Chris Malloy: Yvon and Doug cited it several times during our climbs. I loved it because it was grounding for us young guys to hear. Big walls and big waves are so important to some of us, but that phrase reminds us there is something bigger than us and our wanderlust.
CJ: With corporate exploitations thriving around the world and our comfort-driven complicity in the short term benefits that big business provides, what do you make of Chouinard's comment that "most of the damage caused by humans is caused unintentionally"?
CM: I feel he was saying that most people have chosen to live a life so disconnected from nature that they don’t understand the impact they are having on natural resources. I chose to use that in the film so that it might inspire people to live a more examined life in terms of their consumption habits.

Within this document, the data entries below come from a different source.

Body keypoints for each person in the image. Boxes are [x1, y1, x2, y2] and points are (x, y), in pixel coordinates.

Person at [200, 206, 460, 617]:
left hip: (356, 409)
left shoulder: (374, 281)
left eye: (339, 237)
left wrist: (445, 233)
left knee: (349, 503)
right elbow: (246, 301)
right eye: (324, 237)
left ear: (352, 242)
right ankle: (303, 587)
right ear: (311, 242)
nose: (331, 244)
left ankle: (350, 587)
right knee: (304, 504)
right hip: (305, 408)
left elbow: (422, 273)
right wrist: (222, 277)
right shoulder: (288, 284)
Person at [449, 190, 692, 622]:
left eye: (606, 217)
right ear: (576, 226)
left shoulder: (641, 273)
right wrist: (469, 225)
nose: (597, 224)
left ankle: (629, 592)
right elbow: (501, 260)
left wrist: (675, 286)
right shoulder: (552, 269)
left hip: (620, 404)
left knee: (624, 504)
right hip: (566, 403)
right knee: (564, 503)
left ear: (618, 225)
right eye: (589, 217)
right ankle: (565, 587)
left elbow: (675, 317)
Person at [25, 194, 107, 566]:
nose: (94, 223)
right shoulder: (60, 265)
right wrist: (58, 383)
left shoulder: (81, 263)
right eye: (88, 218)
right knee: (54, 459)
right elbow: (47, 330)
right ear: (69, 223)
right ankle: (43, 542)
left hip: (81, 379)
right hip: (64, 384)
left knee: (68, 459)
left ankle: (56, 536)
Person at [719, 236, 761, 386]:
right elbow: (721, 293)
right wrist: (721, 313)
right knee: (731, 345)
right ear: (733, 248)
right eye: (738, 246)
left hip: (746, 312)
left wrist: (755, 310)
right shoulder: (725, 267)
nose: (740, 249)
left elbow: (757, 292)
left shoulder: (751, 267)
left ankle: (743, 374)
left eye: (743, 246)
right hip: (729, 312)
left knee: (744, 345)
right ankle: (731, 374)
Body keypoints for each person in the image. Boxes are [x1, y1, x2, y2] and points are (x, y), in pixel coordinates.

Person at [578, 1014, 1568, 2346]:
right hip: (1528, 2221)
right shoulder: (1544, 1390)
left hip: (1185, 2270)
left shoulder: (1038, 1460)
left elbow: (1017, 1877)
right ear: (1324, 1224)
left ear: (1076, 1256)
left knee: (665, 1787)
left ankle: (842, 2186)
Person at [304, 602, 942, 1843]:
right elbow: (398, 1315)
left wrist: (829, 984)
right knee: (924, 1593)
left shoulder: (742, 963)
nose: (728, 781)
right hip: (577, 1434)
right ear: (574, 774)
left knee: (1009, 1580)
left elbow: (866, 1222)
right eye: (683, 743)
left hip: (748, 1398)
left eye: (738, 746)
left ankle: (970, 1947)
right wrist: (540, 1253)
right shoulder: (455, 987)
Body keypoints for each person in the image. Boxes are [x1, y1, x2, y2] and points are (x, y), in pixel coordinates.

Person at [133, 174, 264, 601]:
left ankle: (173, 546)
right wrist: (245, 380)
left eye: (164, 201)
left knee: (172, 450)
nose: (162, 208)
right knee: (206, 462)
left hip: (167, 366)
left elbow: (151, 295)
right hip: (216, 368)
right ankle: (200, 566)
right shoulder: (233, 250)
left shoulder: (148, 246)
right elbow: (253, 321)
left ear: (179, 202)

CJ: What did you like most about making a film in such beautiful and adventurous settings?
CM: I really felt we were in a place that is changing so rapidly. The sense of urgency
made me feel lucky every time I got up in the morning. Tragically, [it’s] in the cross hairs of some big hungry vultures.
CJ: Comment as a filmmaker and storyteller about a boat mast breaking off on the high seas and the daunting challenge of reaching and climbing Corcovado.
CM: The mast breaking was a big blessing from a story point of view. Once we knew no one had died in the accident, I was secretly reveling in what it would do for the viewers. As for Corcovado, it was heart breaking at the time.I’d planned and scouted for four years and it was an easy climb if there had been ice on it like there usually is. In the end it all worked out. I guess it always does.